Wouldn't the conversion from UTF-8 to ASCII result in a transfer
encoding
syntax, that is analagous to ACE in the first place? That is in all
essence
no different from the existing proposals (i.e. IDNA) we have seen so
far,
where ACE is used as transport and representation and anything else can
be
used for the presentation layer (hell, even UTF-8 as a "pseudo-encoding"
for
the presentation layer suffices).

> Have anybody done any real tests to see what will work and
> what will not? Remember that it is those wanting to use
> non-ASCII in names who also quickly will fix their software
> to make it work. You can start to introduce UTF-8 names
> where it will not break older applications and use ASCII names
> where they will.

Main problem: When a user types in a non-ASCII e-mail address into a
"non-enhanced" (to use your terminology) e-mail application. The
application
might:

1) be nice enough to disallow that e-mail address with an error message,
or;
2) replace the highest order bit of each byte of the e-mail address with
a
0.
3) attempt to RFC-2047-nize  the non-ASCII e-mail address to a transfer
encoding (QP/B64).
4) leave it as it is and send the message to the SMTP server

and where (4) occurs, the MTA might do the following

5) replace the highest order bit of each byte of the e-mail address with
a
0.
6) convert the e-mail address to a series of question marks (i.e.
???@???.??)
7) bounce the mail

In any case, you get a mangled e-mail address that will never be able to
be
replied to. That is certainly not an acceptable e-mail QoS standard.

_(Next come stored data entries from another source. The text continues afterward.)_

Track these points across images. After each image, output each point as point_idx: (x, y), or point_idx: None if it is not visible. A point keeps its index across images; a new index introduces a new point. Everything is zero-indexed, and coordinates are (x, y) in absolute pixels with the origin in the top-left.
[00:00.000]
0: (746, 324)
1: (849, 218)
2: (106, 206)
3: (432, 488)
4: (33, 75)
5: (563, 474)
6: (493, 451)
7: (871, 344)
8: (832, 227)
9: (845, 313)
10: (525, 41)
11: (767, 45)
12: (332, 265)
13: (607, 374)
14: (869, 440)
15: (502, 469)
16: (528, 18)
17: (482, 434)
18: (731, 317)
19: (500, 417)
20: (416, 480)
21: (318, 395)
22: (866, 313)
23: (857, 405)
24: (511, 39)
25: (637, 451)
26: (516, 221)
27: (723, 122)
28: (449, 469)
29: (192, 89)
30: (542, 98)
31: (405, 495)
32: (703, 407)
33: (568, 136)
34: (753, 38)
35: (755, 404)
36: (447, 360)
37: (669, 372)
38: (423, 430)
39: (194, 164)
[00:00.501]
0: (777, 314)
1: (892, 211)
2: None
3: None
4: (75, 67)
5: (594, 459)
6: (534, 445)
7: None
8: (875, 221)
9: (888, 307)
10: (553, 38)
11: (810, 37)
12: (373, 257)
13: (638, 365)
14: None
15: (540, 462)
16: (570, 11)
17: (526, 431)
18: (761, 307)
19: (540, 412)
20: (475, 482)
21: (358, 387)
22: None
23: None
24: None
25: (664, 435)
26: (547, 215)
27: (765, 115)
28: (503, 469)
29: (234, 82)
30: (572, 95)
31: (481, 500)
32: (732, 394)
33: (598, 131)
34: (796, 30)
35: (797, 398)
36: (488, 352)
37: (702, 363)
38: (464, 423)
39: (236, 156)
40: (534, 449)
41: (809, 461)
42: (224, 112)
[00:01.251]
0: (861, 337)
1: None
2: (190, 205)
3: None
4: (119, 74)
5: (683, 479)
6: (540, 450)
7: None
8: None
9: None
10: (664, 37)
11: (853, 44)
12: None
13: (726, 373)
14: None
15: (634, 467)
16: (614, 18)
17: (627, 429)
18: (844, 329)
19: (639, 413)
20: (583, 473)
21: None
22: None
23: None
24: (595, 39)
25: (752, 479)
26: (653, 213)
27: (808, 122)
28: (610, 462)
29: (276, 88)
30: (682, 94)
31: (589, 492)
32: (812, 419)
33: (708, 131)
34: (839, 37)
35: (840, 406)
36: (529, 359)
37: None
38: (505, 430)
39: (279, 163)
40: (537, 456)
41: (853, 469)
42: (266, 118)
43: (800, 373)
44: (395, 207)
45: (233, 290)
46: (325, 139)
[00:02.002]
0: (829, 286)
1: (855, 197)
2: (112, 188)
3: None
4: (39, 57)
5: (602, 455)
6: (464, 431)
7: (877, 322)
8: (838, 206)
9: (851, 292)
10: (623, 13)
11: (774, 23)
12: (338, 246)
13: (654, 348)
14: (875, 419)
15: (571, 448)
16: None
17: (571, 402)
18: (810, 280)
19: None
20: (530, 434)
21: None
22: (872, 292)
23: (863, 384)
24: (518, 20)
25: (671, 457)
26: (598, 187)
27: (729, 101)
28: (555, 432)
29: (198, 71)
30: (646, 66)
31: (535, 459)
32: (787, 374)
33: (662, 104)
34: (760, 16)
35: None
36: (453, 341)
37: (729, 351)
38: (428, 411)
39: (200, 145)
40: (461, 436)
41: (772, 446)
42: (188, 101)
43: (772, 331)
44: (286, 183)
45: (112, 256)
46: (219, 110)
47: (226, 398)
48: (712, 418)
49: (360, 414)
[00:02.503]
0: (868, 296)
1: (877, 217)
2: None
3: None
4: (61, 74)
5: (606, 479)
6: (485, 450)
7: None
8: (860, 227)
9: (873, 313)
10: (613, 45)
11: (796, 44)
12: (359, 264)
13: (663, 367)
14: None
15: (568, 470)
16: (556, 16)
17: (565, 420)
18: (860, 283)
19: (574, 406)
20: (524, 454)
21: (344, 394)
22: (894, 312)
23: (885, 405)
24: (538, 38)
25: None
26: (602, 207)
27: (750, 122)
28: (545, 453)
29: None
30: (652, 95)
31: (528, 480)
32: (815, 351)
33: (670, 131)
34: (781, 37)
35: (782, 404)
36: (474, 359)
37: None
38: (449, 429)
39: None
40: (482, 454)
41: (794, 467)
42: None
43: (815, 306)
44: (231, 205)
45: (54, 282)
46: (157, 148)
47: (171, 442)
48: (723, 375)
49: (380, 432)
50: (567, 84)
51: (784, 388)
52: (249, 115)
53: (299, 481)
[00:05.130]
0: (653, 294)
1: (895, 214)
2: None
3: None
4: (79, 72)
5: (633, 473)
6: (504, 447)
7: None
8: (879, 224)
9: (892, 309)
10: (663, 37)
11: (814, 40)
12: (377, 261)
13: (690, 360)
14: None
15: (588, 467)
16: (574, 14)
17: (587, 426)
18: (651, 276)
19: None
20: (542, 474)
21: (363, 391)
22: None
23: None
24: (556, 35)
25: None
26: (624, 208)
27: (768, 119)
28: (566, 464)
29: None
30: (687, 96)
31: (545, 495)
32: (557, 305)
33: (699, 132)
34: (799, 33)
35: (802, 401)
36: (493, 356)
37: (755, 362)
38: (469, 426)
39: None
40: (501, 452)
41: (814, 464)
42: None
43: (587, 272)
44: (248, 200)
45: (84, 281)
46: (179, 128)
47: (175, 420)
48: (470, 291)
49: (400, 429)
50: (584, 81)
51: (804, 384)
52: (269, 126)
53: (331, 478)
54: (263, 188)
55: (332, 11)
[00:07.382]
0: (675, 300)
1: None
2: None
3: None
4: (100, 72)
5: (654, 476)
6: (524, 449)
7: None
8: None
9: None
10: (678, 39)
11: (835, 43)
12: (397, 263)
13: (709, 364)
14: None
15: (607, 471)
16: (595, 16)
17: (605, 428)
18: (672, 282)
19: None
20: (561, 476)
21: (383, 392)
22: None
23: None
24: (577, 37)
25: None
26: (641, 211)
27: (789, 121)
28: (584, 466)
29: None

By the way, this is gathered from some interoperability testing I have
done
in the past.. for the above mentioned cases, (1) is Outlook Express. (2)
is
most Unix MUAs. (3) is Netscape Mail. (4) is Eudora. (5) is Sendmail.
(6) is
Microsoft Exchange SMTP server. (7) is what you get when the e-mail
address
no longer has a valid route after being mangled

Conclusion: UTF-8 would most certainly cause e-mail to break, short of
having a flag day upgrade for all e-mail related systems on the Internet
simultaneously.

regards,
maynard